• [YOUR TASK]:
Copy the lines from the beginning through the line containing "Благовония и фимиамы", replacing "Магические" with "Волшебные" and leaving everything else unchanged.

Dataset entries
########

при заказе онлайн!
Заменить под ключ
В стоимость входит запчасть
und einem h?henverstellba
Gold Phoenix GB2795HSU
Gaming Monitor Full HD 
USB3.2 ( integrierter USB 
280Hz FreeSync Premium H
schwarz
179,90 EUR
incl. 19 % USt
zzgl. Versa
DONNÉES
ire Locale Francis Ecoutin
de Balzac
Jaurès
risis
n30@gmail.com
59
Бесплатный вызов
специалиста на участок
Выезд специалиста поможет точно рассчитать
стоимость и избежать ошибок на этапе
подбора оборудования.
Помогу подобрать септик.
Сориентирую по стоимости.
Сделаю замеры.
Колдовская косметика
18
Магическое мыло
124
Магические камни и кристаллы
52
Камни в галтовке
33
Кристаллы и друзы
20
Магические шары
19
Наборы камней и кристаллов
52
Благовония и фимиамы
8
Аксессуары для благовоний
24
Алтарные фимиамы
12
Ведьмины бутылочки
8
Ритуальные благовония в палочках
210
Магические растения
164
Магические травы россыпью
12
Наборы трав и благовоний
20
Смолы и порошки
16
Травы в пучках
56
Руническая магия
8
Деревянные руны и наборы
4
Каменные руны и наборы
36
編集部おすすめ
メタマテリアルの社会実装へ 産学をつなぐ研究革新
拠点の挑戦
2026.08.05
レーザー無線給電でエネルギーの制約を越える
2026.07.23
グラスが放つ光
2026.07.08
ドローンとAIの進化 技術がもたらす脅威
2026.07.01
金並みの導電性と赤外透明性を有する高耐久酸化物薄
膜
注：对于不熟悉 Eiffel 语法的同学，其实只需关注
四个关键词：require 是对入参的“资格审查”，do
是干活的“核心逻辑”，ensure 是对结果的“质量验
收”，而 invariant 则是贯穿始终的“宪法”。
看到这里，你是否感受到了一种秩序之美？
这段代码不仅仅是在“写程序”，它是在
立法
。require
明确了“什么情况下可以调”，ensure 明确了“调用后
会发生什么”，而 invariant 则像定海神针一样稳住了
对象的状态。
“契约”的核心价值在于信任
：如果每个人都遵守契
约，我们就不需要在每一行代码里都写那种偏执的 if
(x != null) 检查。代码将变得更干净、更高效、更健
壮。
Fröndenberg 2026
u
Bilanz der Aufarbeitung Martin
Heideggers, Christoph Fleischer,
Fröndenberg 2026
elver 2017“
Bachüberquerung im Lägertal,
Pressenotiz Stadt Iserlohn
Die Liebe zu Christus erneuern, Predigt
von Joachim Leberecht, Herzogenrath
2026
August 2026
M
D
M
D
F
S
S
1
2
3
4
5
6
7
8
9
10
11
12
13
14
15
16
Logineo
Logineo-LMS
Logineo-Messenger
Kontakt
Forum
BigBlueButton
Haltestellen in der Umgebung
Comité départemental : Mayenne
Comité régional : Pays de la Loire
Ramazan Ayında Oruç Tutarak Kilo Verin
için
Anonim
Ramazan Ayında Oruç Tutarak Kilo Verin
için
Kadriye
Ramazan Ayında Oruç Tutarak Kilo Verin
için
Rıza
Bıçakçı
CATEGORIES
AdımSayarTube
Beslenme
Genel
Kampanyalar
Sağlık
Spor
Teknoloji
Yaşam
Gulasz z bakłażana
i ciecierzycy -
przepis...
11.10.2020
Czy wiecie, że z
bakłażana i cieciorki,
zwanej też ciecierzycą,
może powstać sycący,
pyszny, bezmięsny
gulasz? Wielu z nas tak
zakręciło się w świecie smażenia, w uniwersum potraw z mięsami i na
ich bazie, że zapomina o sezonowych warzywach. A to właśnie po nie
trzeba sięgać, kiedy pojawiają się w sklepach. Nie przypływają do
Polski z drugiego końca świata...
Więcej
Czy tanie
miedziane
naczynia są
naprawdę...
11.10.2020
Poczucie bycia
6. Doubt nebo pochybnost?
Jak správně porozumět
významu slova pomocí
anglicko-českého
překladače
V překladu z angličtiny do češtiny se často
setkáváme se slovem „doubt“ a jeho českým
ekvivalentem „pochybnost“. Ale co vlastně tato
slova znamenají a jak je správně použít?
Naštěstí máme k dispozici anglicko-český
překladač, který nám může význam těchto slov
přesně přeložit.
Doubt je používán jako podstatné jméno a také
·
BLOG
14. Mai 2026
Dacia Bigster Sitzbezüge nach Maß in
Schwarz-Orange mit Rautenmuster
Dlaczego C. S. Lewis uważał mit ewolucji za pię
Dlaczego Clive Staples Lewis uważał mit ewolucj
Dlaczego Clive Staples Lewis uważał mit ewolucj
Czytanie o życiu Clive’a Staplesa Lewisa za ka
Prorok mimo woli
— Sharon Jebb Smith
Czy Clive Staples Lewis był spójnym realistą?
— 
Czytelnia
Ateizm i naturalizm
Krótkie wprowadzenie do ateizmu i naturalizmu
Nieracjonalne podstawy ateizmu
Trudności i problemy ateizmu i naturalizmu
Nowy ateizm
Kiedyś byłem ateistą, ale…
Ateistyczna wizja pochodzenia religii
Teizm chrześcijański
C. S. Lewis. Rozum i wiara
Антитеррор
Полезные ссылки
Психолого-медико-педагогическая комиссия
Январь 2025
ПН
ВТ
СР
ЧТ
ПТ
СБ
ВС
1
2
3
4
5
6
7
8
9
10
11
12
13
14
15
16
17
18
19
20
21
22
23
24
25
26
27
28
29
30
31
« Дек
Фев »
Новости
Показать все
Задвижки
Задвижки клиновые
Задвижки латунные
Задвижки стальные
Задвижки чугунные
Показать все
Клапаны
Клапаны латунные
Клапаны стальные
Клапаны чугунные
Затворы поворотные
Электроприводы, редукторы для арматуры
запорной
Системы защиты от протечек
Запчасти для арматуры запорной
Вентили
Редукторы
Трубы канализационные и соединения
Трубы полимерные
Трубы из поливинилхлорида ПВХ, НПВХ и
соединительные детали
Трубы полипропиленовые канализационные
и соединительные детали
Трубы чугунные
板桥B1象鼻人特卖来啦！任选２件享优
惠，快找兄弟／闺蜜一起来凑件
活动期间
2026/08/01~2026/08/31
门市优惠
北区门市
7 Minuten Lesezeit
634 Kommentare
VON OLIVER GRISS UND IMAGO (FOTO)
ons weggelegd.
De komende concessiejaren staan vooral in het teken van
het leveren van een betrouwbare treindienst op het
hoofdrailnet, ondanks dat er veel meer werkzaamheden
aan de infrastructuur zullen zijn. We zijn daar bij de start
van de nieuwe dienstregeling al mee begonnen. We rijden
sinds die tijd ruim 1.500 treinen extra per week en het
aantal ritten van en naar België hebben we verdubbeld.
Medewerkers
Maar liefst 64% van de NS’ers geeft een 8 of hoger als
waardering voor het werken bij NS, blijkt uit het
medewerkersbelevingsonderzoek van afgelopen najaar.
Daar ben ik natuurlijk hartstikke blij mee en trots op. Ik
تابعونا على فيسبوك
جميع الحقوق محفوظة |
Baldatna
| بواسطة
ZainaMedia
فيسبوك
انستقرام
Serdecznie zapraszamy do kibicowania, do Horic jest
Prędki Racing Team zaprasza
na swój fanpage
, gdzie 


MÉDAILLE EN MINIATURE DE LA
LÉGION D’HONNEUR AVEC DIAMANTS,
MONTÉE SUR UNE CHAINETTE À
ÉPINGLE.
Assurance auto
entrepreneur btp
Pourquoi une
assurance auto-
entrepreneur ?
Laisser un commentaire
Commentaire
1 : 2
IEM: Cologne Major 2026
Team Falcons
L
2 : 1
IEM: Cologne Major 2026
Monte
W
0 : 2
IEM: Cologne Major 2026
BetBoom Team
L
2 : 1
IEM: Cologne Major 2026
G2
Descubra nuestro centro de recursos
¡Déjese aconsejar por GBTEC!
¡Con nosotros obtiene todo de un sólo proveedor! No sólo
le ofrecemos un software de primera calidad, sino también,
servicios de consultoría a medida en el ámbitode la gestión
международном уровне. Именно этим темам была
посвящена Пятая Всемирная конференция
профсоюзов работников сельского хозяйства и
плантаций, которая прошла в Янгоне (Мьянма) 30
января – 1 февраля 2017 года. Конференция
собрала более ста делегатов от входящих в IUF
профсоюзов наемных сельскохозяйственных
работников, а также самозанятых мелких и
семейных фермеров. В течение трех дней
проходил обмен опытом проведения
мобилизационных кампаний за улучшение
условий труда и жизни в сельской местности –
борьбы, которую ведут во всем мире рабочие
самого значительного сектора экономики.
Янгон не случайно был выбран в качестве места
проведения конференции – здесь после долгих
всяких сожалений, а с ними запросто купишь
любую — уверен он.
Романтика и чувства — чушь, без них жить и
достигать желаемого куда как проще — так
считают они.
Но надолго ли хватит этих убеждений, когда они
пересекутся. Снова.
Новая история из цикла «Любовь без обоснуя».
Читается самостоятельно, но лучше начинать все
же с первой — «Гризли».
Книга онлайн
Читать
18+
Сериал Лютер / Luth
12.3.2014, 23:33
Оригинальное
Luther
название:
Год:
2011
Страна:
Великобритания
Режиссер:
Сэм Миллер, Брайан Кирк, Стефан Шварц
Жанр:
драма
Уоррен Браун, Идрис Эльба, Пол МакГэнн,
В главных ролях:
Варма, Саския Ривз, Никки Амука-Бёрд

########

• [RESPONSE FOR THIS EXERCISE]:
при заказе онлайн!
Заменить под ключ
В стоимость входит запчасть
und einem h?henverstellba
Gold Phoenix GB2795HSU
Gaming Monitor Full HD 
USB3.2 ( integrierter USB 
280Hz FreeSync Premium H
schwarz
179,90 EUR
incl. 19 % USt
zzgl. Versa
DONNÉES
ire Locale Francis Ecoutin
de Balzac
Jaurès
risis
n30@gmail.com
59
Бесплатный вызов
специалиста на участок
Выезд специалиста поможет точно рассчитать
стоимость и избежать ошибок на этапе
подбора оборудования.
Помогу подобрать септик.
Сориентирую по стоимости.
Сделаю замеры.
Колдовская косметика
18
Магическое мыло
124
Волшебные камни и кристаллы
52
Камни в галтовке
33
Кристаллы и друзы
20
Волшебные шары
19
Наборы камней и кристаллов
52
Благовония и фимиамы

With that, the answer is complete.